- _Testo di lettura_:
========================================================================
LAGO DEL CADORE: svasi – danni
Aggiornato il 7 febbraio 2021
Corriere Alpi 24-04-2018
I sindaci a Enel: «No allo scavo del fango»
In materia di ristoro il territorio chiede all’azienda la pista ciclabile intorno all’invaso: «Il progetto c’è, costa 10 milioni di euro».
I sindaci non voglio infangare il Cadore. Risponderanno pertanto di no all’Enel, che ha chiesto di poter scavare almeno 200 mila metri cubi l’anno, di limo e melma. E questo fino al 2029, quando scadrà la concessione del bacino del Centro Cadore. Troppi i rischi, soprattutto di natura ambientale; ma anche di sicurezza.
«I sindaci, pertanto, si limitano a concedere ciò che l’Enel già si prende: il rilascio, attraverso le piene, dai 20 ai 30 mila metri cubi di materiale limaccioso», fa sapere l’onorevole Luca De Carlo, sindaco di Calalzo e presidente dell’Unione Montana, «che si diluisca nell’acqua, in misura tale da non compromettere la fauna ittica». Questa ed altre proposte saranno portate all’esame dell’Enel il 27 aprile, in un incontro programmato in Provincia, a Palazzo Piloni.
L’Enel, come si sa, ha l’esigenza di smaltire 2 milioni e mezzo di metri cubi, da oggi al 2029, ossia fra i 250 ed i 300 mila metri cubi l’anno, 200 di fango e un centinaio di ghiaia.
La Regione ha imposto all’Enel di passare per la condivisione dei Comuni. Ieri c’erano tutti i sindaci o loro rappresentanti: Perarolo, Calalzo, Domegge, Lozzo, Vigo, Lorenzago, e Auronzo. Mancava soltanto il commissario prefettizio di Pieve di Cadore.
«Come sindaci ci siamo dati un presupposto indiscutibile», riassume De Carlo, «ossia il rispetto assoluto del lago, dei suoi dintorni e dei paesi rivieraschi, come di tutto il sistema-Cadore». Il lago, insomma, è un patrimonio di tutto il Cadore e come tale va salvaguardato, semmai vieppiù valorizzato. «Proprio in questa prospettiva è improponibile», hanno dichiarato i sindaci, «trattare il fango: scavarlo, depositarlo perché si asciughi, portarlo chissà dove per purificarlo e poterlo impiegare».
Già oggi, e ormai da anni, l’Enel interviene con gli svasi per mantenere il livello del bacino in sicurezza. Nel corso di queste operazioni, vengono rilasciati tra i 20 mila ed i 50 mila metri cubi di limo. Gli esperti dicono che si tratta di una quantità compatibile con la tutela del Piave, a differenza di quanto accadrebbe con la diga di Valle. Poi c’è l’altro problema, quello della ghiaia, degli inerti che si accumulano alla confluenza dei torrenti con il bacino, quindi nella parte superiore. «I sindaci chiederanno all’Enel», fa sapere De Carlo, «che vengano sghiaiati i corsi d’acqua, nel loro tratto conclusivo. Si tratta di materiale ottimo per le costruzioni e l’edilizia. Vincoleremo, però, quest’opera di bonifica ai mesi invernali, quando i cantieri non recheranno disagio all’attività turistica. Imporremo all’Enel di realizzare proprie strade di accesso, in modo da non mettere in difficoltà la mobilità locale».
========================================================================
- _Blocco dati_:
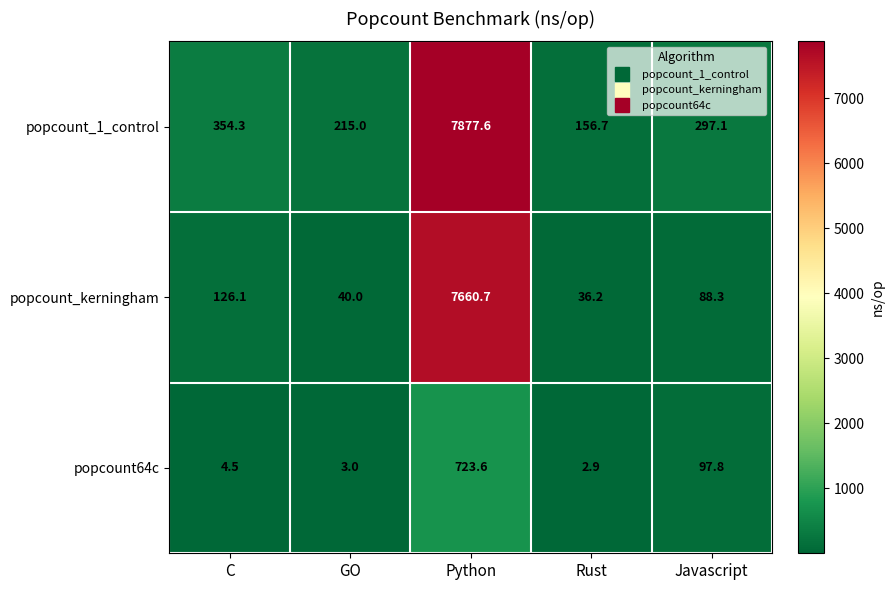

What is the spread (max minus min) of values at Python?

7154.0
========================================================================
- _Consegna A_: Indica se ciascuna affermazione concorda con l'articolo sul lago del Cadore. Rispondi sì o no e cita le parole decisive del testo. (i) Enel ha chiesto di scavare almeno 200 mila metri cubi l'anno fino al 2029. (ii) All'incontro mancava il sindaco di Lozzo. (iii) I sindaci intendono limitare lo sghiaiamento ai mesi estivi.
- _Consegna B_: Elenca tutti i comuni che, secondo l'articolo sul lago del Cadore, erano presenti all'incontro con il sindaco o un suo rappresentante.
- _Consegna C_: Prosegui l'articolo sul lago del Cadore dopo la sua ultima frase.

- _Risposta finale A_:
(i) Sì: «ha chiesto di poter scavare almeno 200 mila metri cubi l’anno, di limo e melma. E questo fino al 2029».
(ii) No: «Mancava soltanto il commissario prefettizio di Pieve di Cadore.»
(iii) No: «Vincoleremo, però, quest’opera di bonifica ai mesi invernali».

- _Risposta finale B_: Perarolo, Calalzo, Domegge, Lozzo, Vigo, Lorenzago, Auronzo.

- _Risposta finale C_:
Non meno importante il tema del ristoro, ossia delle compensazioni. «Non vorremmo», mette le mani avanti il presidente dell’Um Centro Cadore, «che l’Enel ritenesse di “pagare” il disagio che comunque reca alle comunità, indennizzando i pescatori sportivi per i danni che subiscono a seguito degli sversamenti. All’Enel, che conosciamo ed apprezziamo comunque per la sua sensibilità ambientale, proporremo di farsi carico della costruzione di una pista ciclopedonale lungo il lago, perché diventerebbe un’attrazione turistica di primaria importanza».
Il progetto c’è già. Si sa anche che costa una decina di milioni. Il 27 sarà rilanciato. E in quella circostanza i sindaci solleciteranno nuovi controlli ai fanghi, per capire fino a che punto sono inquinati. La Regione, con l’assessore all’Ambiente Gianpaolo Bottacin, non sta alla finestra e si schiera con i sindaci, le cui posizioni, peraltro, sono pienamente condivise dalla Provincia di Belluno, con il presidente Roberto Padrin e il consigliere delegato Pierluigi Svaluto Ferro. Francesco Dal Mas
Gazzettino 24-4-2018
Cadore: un lago da svuotare e un’intera comunità però da tutelare:
Un lago da svuotare e un’intera comunità però da tutelare: ambiente e cittadini compresi. Il progetto dell’Enel proprietario dell’invaso di Centro Cadore prevede di prelevare o far fluitare a valle ben due miloni e mezzo di metri cubi tra fango e ghiaia. Una pulizia di primavera del lago che i sindaci della zona e la Provincia di Belluno vogliono però sia normata.
Dal faccia a faccia di ieri tra i sindaci del Centro Cadore che si è tenuta nella sede dell’Unione Montana è emersa una linea comune che verrà ribadita in tutte le sedi necessarie.
«Ci sono tre punti sui quali non transigiamo – ha spiegato il presidente dell’Unione montana l’onorevole Luca De Carlo – che ieri ha coordinato l’incontro dei primi cittadini. Prima cosa comprendiamo bene che la diga debba essere ripulita sia per questioni di sicurezza che economiche. La parola d’ordine deve però essere tutela dell’ambiente.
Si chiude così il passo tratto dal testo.